One week prior to the shooting at a Boulder, Colorado, grocery store on Monday that left 10 people dead, the National Rifle Association (NRA) was celebrating a Colorado judge’s ruling that ended a ban on assault weapons in that same city.
Then, hours after the shooting took place on Monday afternoon, the conservative gun rights organization appeared to rub salt in the wounds of grieving families by sending out a tweet with the text of the Second Amendment of the United States Constitution.
The Boulder city assault weapons ban was passed in 2018 and had been in effect until earlier this month when Boulder County District Court Judge Andrew Hartman ruled that it was incompatible with a state law passed in 2003 that forbids municipalities from enacting ordinances that go against state standards on gun ownership. The ban had restricted the possession, sale and transfer of assault rifles and large-capacity magazines, imposing up to $1,000 in fines and 90 days in jail for those who violated the law.
The city may appeal the ruling to the State Supreme Court, though it’s unclear whether it would be successful in doing so.
In 2006, a similar law in Denver was upheld by an appellate court. Upon appeal to the state’s highest court, the Supreme Court deadlocked in a 3-3 decision, with one justice of the court abstaining, resulting in the appellate decision and Denver’s ban remaining in place.
The NRA has applauded the Hartman ruling for being written in a way that will “make it even harder to overturn, should the city appeal it.”
The shooting in Boulder on Monday marks the seventh mass shooting to take place in the past seven days. Ten individuals were killed and several injured at the King Sooper grocery store just miles south of the University of Colorado. One suspect was apprehended after being injured during the shooting and has since been identified as 21-year-old Ahmad Al Aliwi Alissa, though no motive is known at this time. Police officers said that the shooter used an AR-15-style rifle, per reporting from CNN.
The prevalence of that style of rifle in mass shootings across the country have reignited widespread calls to ban assault rifles. Indeed, a recent poll from Gallup shows that a majority of Americans, 56 percent, are dissatisfied with the country’s gun laws.
Activists, however, contend that passing new legislation banning certain types of guns is not likely to end gun violence or incidents such as these.

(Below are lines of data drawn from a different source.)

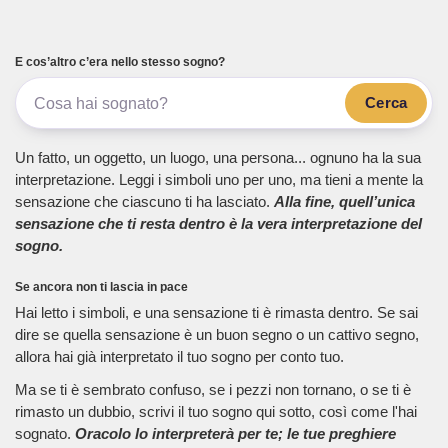
E cos’altro c’era nello stesso sogno?
Cerca
Un fatto, un oggetto, un luogo, una persona... ognuno ha la sua
interpretazione. Leggi i simboli uno per uno, ma tieni a mente la
sensazione che ciascuno ti ha lasciato.
Alla fine, quell’unica
sensazione che ti resta dentro è la vera interpretazione del
sogno.
Se ancora non ti lascia in pace
Hai letto i simboli, e una sensazione ti è rimasta dentro. Se sai
dire se quella sensazione è un buon segno o un cattivo segno,
allora hai già interpretato il tuo sogno per conto tuo.
Ma se ti è sembrato confuso, se i pezzi non tornano, o se ti è
rimasto un dubbio, scrivi il tuo sogno qui sotto, così come l'hai
sognato.
Oracolo lo interpreterà per te; le tue preghiere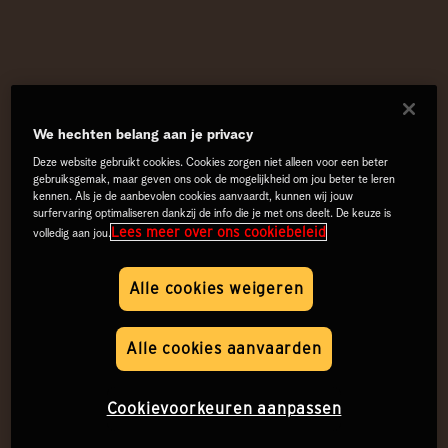
We hechten belang aan je privacy
Deze website gebruikt cookies. Cookies zorgen niet alleen voor een beter
gebruiksgemak, maar geven ons ook de mogelijkheid om jou beter te leren
kennen. Als je de aanbevolen cookies aanvaardt, kunnen wij jouw
surfervaring optimaliseren dankzij de info die je met ons deelt. De keuze is
Lees meer over ons cookiebeleid
volledig aan jou.
Alle cookies weigeren
Alle cookies aanvaarden
Cookievoorkeuren aanpassen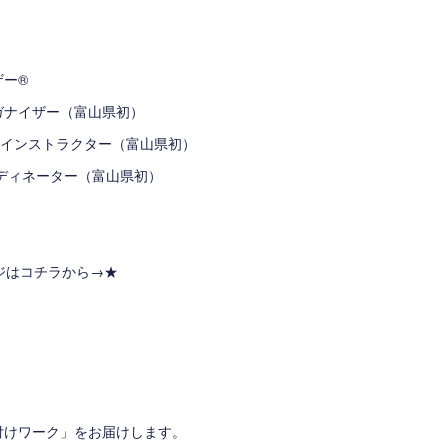
ザー®
ガナイザー（富山県初）
®インストラクター（富山県初）
®コーディネーター（富山県初）
ージはコチラから→
★
付けワーク」をお届けします。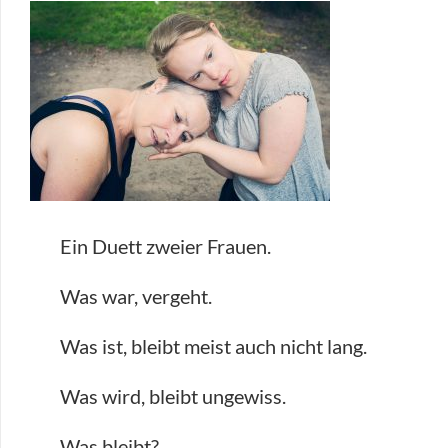
Ein Duett zweier Frauen.
Was war, vergeht.
Was ist, bleibt meist auch nicht lang.
Was wird, bleibt ungewiss.
Was bleibt?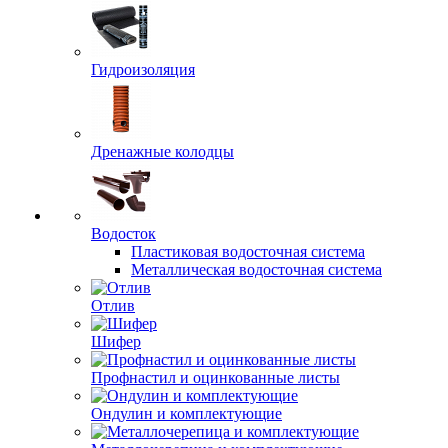
Гидроизоляция
Дренажные колодцы
Водосток
Пластиковая водосточная система
Металлическая водосточная система
Отлив
Шифер
Профнастил и оцинкованные листы
Ондулин и комплектующие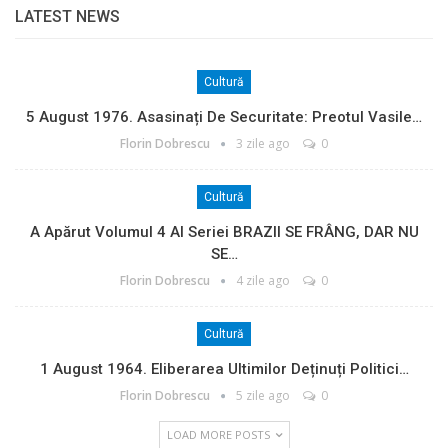
LATEST NEWS
Cultură
5 August 1976. Asasinați De Securitate: Preotul Vasile…
Florin Dobrescu
3 zile ago
0
Cultură
A Apărut Volumul 4 Al Seriei BRAZII SE FRÂNG, DAR NU
SE…
Florin Dobrescu
4 zile ago
0
Cultură
1 August 1964. Eliberarea Ultimilor Deținuți Politici…
Florin Dobrescu
5 zile ago
0
LOAD MORE POSTS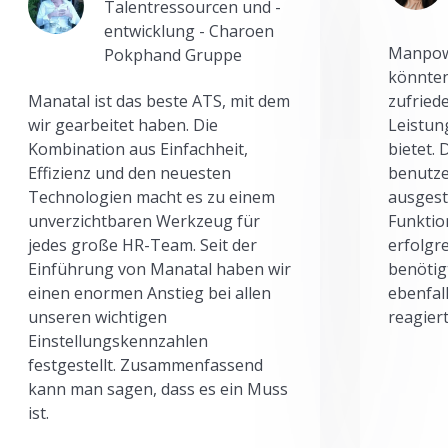
Talentressourcen und -
entwicklung - Charoen
Manpowe
Pokphand Gruppe
könnten
Manatal ist das beste ATS, mit dem
zufried
wir gearbeitet haben. Die
Leistun
Kombination aus Einfachheit,
bietet.
Effizienz und den neuesten
benutze
Technologien macht es zu einem
ausgesta
unverzichtbaren Werkzeug für
Funktio
jedes große HR-Team. Seit der
erfolgr
Einführung von Manatal haben wir
benötig
einen enormen Anstieg bei allen
ebenfal
unseren wichtigen
reagiert
Einstellungskennzahlen
festgestellt. Zusammenfassend
kann man sagen, dass es ein Muss
ist.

Writing for Truthout in an op-ed from 2018, socialist activist Danny Katch explained that local laws focused on criminalizing individual gun ownership often end up being used to justify further policing and surveillance of communities already disproportionately targeted by the police, while doing little to actually reduce gun violence.

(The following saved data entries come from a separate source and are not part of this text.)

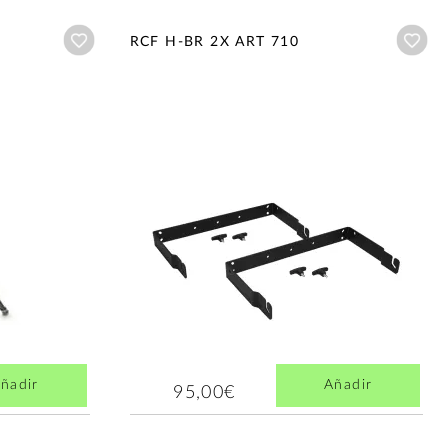
Añadir a wishlist
Aña
RCF H-BR 2X ART 710
ñadir
Añadir
95,00€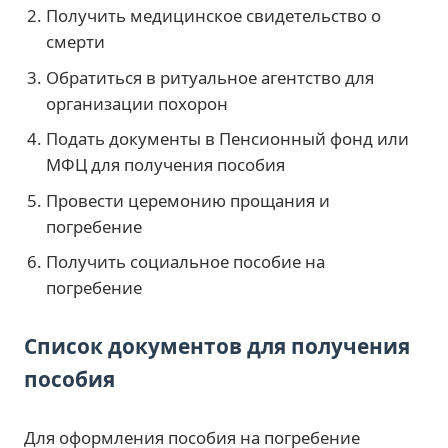
Получить медицинское свидетельство о
смерти
Обратиться в ритуальное агентство для
организации похорон
Подать документы в Пенсионный фонд или
МФЦ для получения пособия
Провести церемонию прощания и
погребение
Получить социальное пособие на
погребение
Список документов для получения
пособия
Для оформления пособия на погребение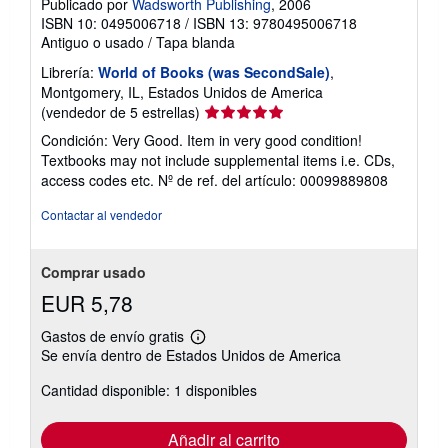
Publicado por
Wadsworth Publishing
, 2006
s
ISBN 10: 0495006718
/
ISBN 13: 9780495006718
t
Antiguo o usado
/
Tapa blanda
a
r
Librería:
World of Books (was SecondSale)
,
i
f
Montgomery, IL, Estados Unidos de America
a
Calificación
(vendedor de 5 estrellas)
s
del
d
Condición: Very Good. Item in very good condition!
e
vendedor:
Textbooks may not include supplemental items i.e. CDs,
e
5
n
access codes etc.
Nº de ref. del artículo: 00099889808
de
v
í
5
Contactar al vendedor
o
estrellas
Comprar usado
EUR 5,78
Gastos de envío gratis
Más
Se envía dentro de Estados Unidos de America
información
sobre
Cantidad disponible: 1 disponibles
las
tarifas
de
envío
Añadir al carrito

“Many anti-gun measures implemented in cities like New York City and Chicago have further criminalized entire Black and Brown communities, while exacerbating the social conditions that breed violent crime,” Katch wrote.
Rather than promote such measures, “We need to disentangle those that would lead to increased repression and surveillance and those that would reduce the power of weapons manufacturers and the gun fundamentalists,” he added.

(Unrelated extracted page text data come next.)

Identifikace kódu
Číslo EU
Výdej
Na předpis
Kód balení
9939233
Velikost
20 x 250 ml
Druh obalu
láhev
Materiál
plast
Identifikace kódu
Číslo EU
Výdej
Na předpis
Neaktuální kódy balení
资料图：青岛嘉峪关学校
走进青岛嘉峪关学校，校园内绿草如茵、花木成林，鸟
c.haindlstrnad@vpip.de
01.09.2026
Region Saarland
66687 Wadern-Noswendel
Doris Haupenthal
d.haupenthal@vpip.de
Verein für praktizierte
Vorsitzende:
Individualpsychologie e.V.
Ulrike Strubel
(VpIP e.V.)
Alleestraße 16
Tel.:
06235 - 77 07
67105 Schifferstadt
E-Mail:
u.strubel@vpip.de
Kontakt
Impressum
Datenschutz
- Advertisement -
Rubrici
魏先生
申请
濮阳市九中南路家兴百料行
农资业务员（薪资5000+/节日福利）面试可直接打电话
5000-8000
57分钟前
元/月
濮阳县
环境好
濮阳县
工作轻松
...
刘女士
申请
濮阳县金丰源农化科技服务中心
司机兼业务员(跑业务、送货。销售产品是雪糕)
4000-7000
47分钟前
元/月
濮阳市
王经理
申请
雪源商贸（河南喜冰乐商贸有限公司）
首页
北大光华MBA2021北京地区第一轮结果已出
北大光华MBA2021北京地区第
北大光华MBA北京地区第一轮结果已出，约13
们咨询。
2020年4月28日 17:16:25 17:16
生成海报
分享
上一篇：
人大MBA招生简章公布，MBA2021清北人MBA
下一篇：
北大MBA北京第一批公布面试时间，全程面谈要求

“Not only do we need to argue that government criminalization and repression aren’t the solution to gun violence — we have to argue that they are actually part of that violence, and that the movement should fight for undoing mass incarceration and the militarization of police departments,” wrote Katch.
A more effective approach to reducing gun violence would involve dismantling the influence of the gun industry itself, wrote employment, civil rights and land use attorney Ramsin Canon in an article for Truthout in 2019:
If guns are flooding our streets — and there is no doubt they are, as there are currently more guns than people in the U.S. — the problem cannot be “people,” but capital: the industry manufacturing the guns. Any attempt at a gun-control policy aimed at purchasers is almost certainly going to burden mostly working-class people and in particular, working-class people of color.
“True gun control,” Canon added, “should go after the industry that mobilizes its immense wealth and social power to protect itself. Attack the problem at its source.”